It's actually quite simple once (as is so often the case) the light comes on. Everything that goes into your mash has a pH higher (water, base malt..) or lower (acid, dark malt, acidualted malt...) than the desired mash pH. You must add protons to the items with higher pH and absorb protons from the items with lower pH in order to get to mash pH. Clearly the high pH items can absorb protons from the items with lower pH. The mash pH is the pH at which the protons emitted just equals the protons absorbed.

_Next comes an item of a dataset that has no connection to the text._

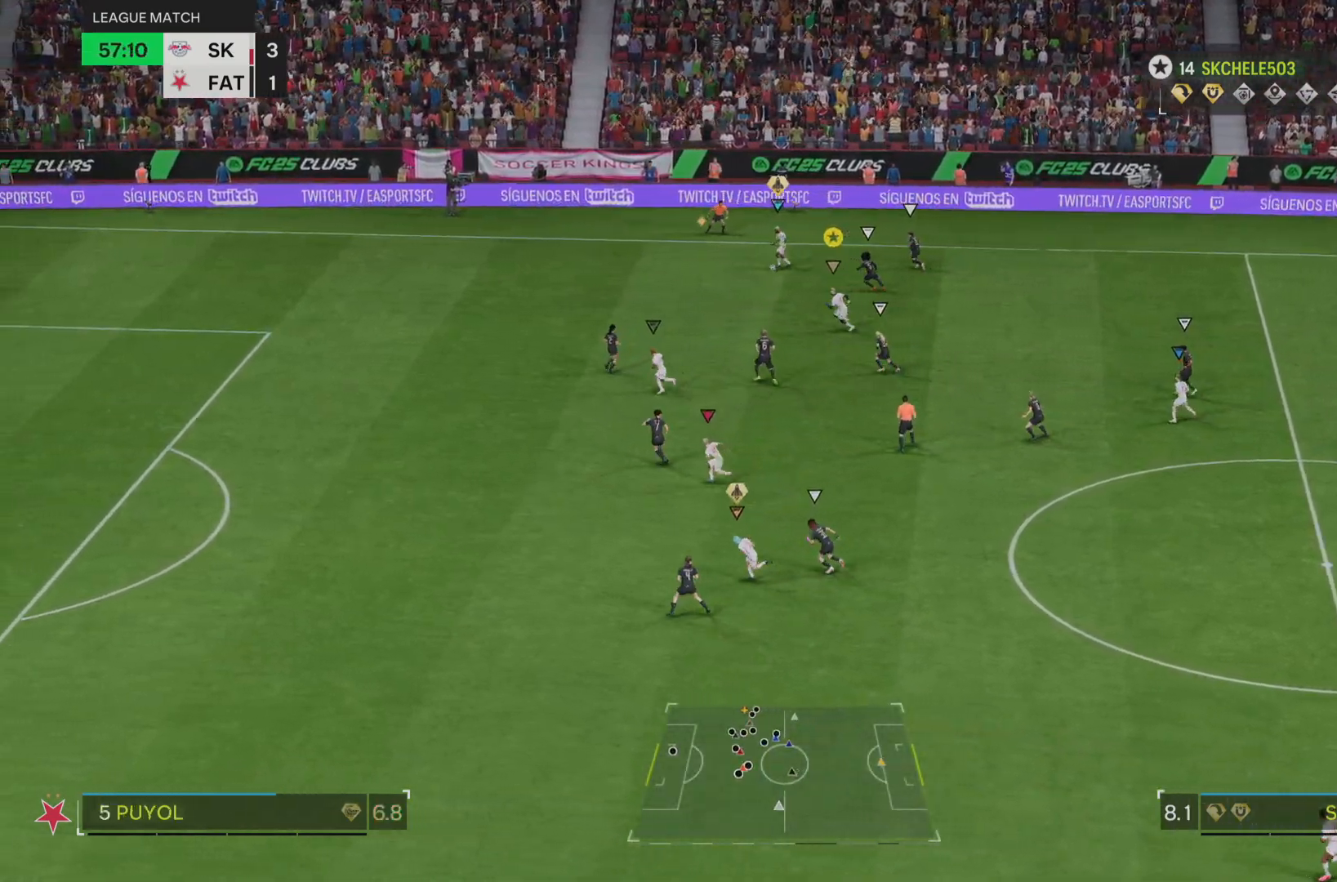
{"buttons": ["R2"], "left_stick": "down-left", "right_stick": "center", "events": [[317, "R2", "down"], [383, "left_stick", "down-left"]]}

Alkalinity is the number of protons required to change the pH of 1 liter of your water to 4.5. The number is multilplied by 50 in the US so 75 mg/L as CaCO3 is equivalent to 75/50 = 1.5 mEq/L. As you don't need to take your water to pH 4.5 but rather only to pH 5.4 or so you don't need 1.5 mEq/L protons for the water but more like 1.35 (assuming your water's pH is 7). If you had 19 L (about 5 gal) you'd need 25.6 mEq. Your base malts will levy similar requirements and their proton deficits as well as that of the water must be overcome. This you have to do by adding protons from a bottle (a bottle full of acid is a bottle full of protons) or by adding malts whose dough-in pH's are less than the desired final mash pH. The less alkalinity you have the fewer protons you need to take care of the water.